The government sold $2.75 billion of 100-year bonds in June of last year, trumpeting that the arrival of President Mauricio Macri’s administration had put the serial defaulter in a new era of financial certainty.
Those claims ring hollow after a tumultuous year. The yield on the bonds reached as high as 9.31 percent on Thursday, up 143 basis points since it was sold at a discount as the peso lost 40 percent of its value, forcing the central bank to boost interest rates and fueling already high inflation. Economic activity posted its largest decline in April since Macri took office in December 2015, even as the International Monetary Fund granted a record $50 billion credit line.
“The government may celebrate, investors can’t,” said Guido Chamorro, senior investment manager of Pictet Asset Management Limited. "From a fundamental perspective, the big drop in GDP earlier this week is a bit of a nail in the coffin. Argentina needs growth.”
Even the lifeline from the IMF is “bittersweet,” Chamorro said. Bondholders are now second in line behind the multi-lateral lender should Argentina default.
“The IMF never takes a haircut, thus reducing recovery values for ‘regular’ bondholders," he said.
Economic activity fell 2.7 percent in April from the month before, and dropped on an annual basis for the first time in 14 months, the nation’s statistics agency reported Tuesday. That economic weakness will potentially complicate Macri’s plans to further cut government spending as agreed with the IMF.
The Argentine peso closed at a fresh record Thursday, reaching 28.12 pesos per dollar.
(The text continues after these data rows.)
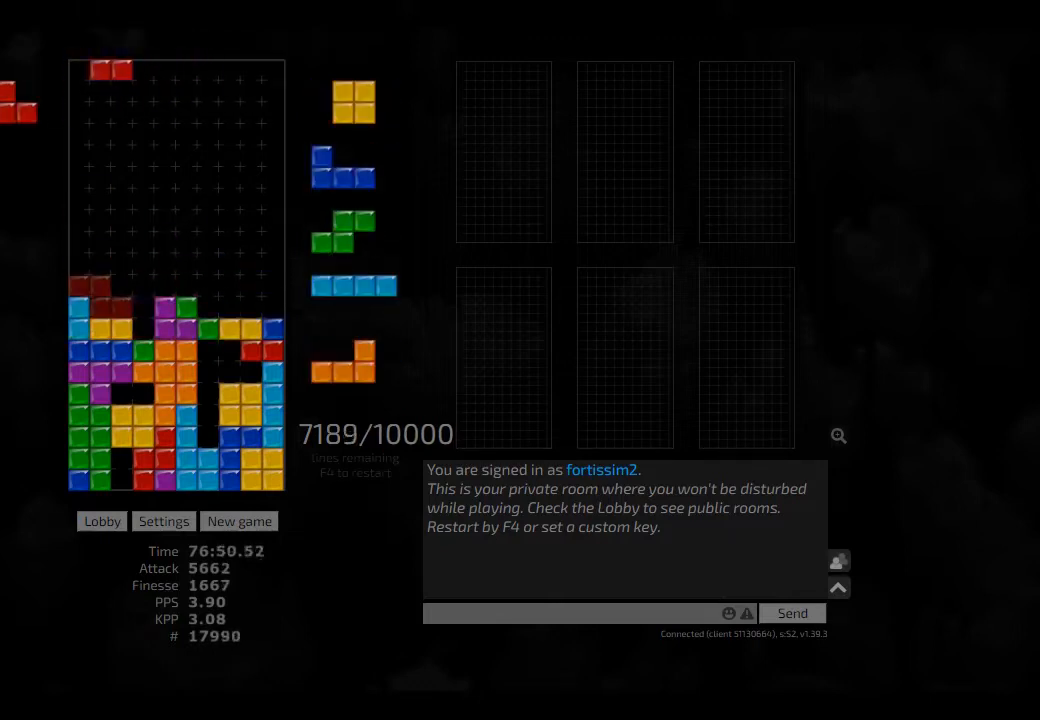
{"keys": ["hd", "hl"], "events": [[42, "left", "up"], [84, "hd", "down"], [125, "hd", "up"], [125, "right", "down"], [209, "right", "up"], [250, "hd", "down"], [292, "cw", "down"], [292, "left", "down"], [334, "hd", "up"], [334, "left", "up"], [375, "cw", "up"], [417, "hd", "down"], [459, "hl", "down"]]}
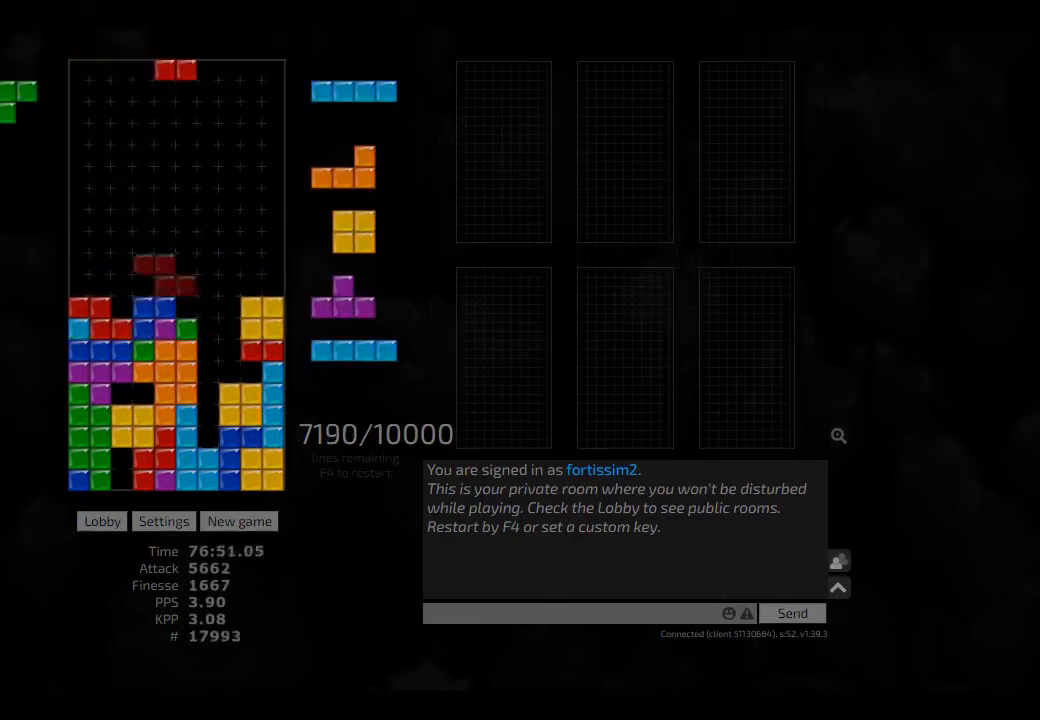
{"keys": ["hd"], "events": [[84, "cw", "down"], [84, "hd", "up"], [84, "right", "down"], [125, "hl", "up"], [167, "cw", "up"], [167, "right", "up"], [250, "right", "down"], [334, "right", "up"], [417, "hd", "down"]]}
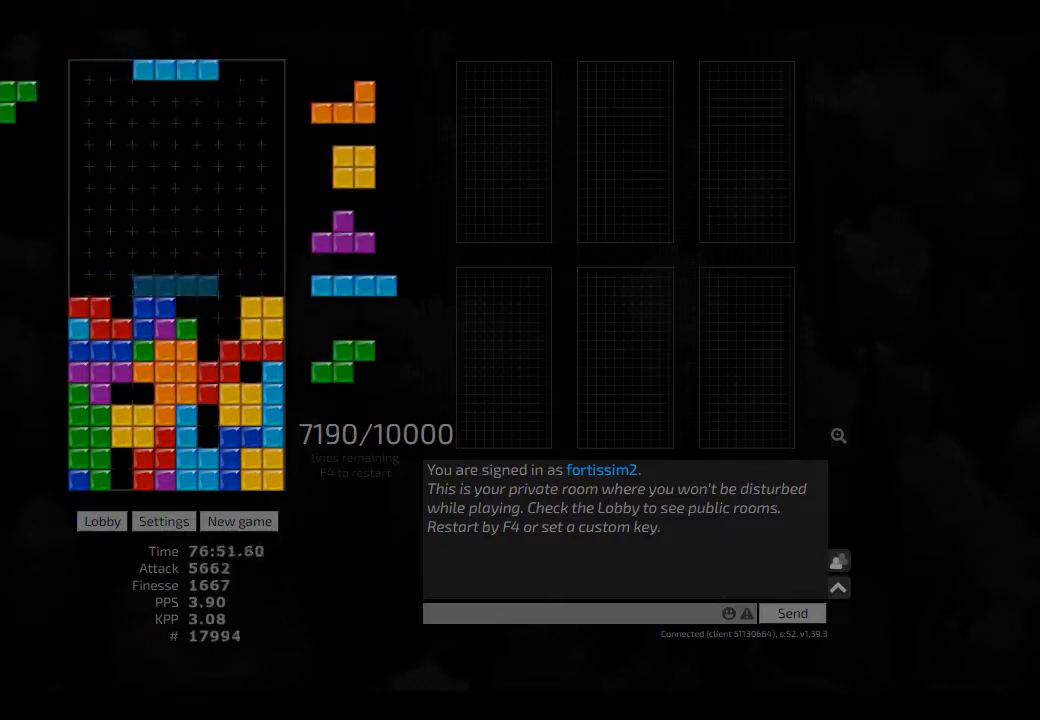
{"keys": ["ccw", "left"], "events": [[42, "hd", "up"], [84, "hl", "down"], [125, "cw", "down"], [125, "right", "down"], [167, "hl", "up"], [209, "cw", "up"], [209, "right", "up"], [250, "hd", "down"], [334, "right", "down"], [375, "hd", "up"], [417, "left", "down"], [459, "ccw", "down"], [459, "right", "up"]]}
That was after the central bank raised the amount sold in a daily foreign exchange auction to by $50 million to $150 million.
The worst is yet to come for the century bond, with the yield likely to break the 10 percent barrier soon as global rates begin to rise led by the U.S. Federal Reserve, Chamorro said.
“The root of the problem is that the emerging-market bond community has been positioned with a structural overweight position in frontier countries, led by Argentina as the largest overweight,” he said. “If the general international macro backdrop doesn’t improve it is very difficult to visualize who will be the buyer of the next Argentine sale."
Still, where many see bad news, others see an opportunity, said Michael J. Roche, who follows emerging markets as a New York-based strategist at Seaport Global Holdings.
"The IMF program and the presence of pro-government policy changes have encouraged money managers to accumulate the century bond on weakness,” Roche said. “Each additional 20 basis-point rise in yield from this point will bring in more demand, so getting to a 10 percent yield is possible, but may amount to one of those briefly-held opportunities."